Déborah HASSOUN
Réalisatrice




Déborah a reçu une aide à l'écriture pour son prochain court métrage


Quel est votre parcours artistique ?
10 ans avant de réaliser ce premier court-métrage, je m’étais déjà frotté à la réalisation d’un documentaire mais ma passion première est le scénario avec lequel je gagne ma vie depuis ma sortie du Conservatoire d’écriture européen audiovisuel (CEEA) en 2005. Cinéphile mais aussi sériephile, mon écriture et mon sens du rythme, essentiel à la comédie, doivent beaucoup aux heures que j’ai passées devant le petit écran.

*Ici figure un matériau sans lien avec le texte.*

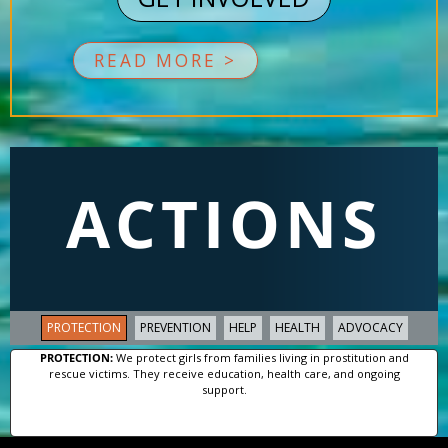
READ MORE >
ACTIONS
PROTECTION
PREVENTION
HELP
HEALTH
ADVOCACY
PROTECTION:
We protect girls from families living in prostitution and
rescue victims. They receive education, health care, and ongoing
support.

Cette première réalisation m’a permis daller au bout d’un projet, de dévoiler mon univers, mes couleurs et de développer un genre trop rare en France : la comédie de dépressif !

 

Quel regard portez-vous aujourd'hui sur votre profession ?
Quand je vois la diversité des courts métrages sélectionnés en festival, mon regard est plein d’espoir. Le futur du cinéma français est plein de promesse ! Évidemment, faire un long-métrage est un parcours du combattant mais on est dans un pays qui soutient la culture comme dans aucun autre pays européen. La comédie d’auteur que j’aimerais réaliser n’est pas encore assez présente sur les écrans mais les spectateurs sont en demande, je le sens pendant la projection de mon court-métrage. Et à chaque fois que je reçois un prix du public, ça m’encourage à poursuivre mon chemin.

 

Comment vous voyez-vous dans 5 ans ? Dans 10 ans ?
J’espère sur le plateau de tournage de mon long-métrage ! Mais je continuerai toujours à être scénariste sur des projets d’autres réalisateurs. Pour moi ou les autres, je continuerai d’écrire des personnages de femmes dont l’objectif n’est pas forcément de rencontrer le grand amour. Les femmes sont complexes et multiples mais j’ai envie d’écrire des films où elles sont aussi drôles.